| Activity |
Out of the data below, copy every line with the string "China".
+---+
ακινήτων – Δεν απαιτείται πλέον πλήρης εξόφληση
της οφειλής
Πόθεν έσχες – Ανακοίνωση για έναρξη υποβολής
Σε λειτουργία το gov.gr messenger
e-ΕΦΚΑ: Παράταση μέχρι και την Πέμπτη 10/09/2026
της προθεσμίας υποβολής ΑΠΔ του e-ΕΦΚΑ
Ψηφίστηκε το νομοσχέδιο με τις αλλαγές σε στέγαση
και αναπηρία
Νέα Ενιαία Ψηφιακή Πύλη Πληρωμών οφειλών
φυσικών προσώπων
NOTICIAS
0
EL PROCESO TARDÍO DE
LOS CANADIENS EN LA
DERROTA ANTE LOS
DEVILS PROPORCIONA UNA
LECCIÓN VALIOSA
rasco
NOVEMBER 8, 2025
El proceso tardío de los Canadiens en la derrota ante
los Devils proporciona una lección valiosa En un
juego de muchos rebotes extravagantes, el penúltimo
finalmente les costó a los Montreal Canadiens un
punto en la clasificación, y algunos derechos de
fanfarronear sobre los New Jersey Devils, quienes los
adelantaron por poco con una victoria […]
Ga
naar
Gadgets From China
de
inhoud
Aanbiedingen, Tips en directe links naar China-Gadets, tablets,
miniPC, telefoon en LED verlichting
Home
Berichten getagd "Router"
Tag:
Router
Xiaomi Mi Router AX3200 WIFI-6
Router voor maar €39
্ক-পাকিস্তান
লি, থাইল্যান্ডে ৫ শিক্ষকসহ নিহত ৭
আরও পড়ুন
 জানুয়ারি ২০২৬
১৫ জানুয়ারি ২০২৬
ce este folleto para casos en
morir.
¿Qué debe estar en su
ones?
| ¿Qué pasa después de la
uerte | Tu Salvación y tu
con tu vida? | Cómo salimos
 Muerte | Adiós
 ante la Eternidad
+---+
| Reply to the exercise |
Gadgets From China
Aanbiedingen, Tips en directe links naar China-Gadets, tablets,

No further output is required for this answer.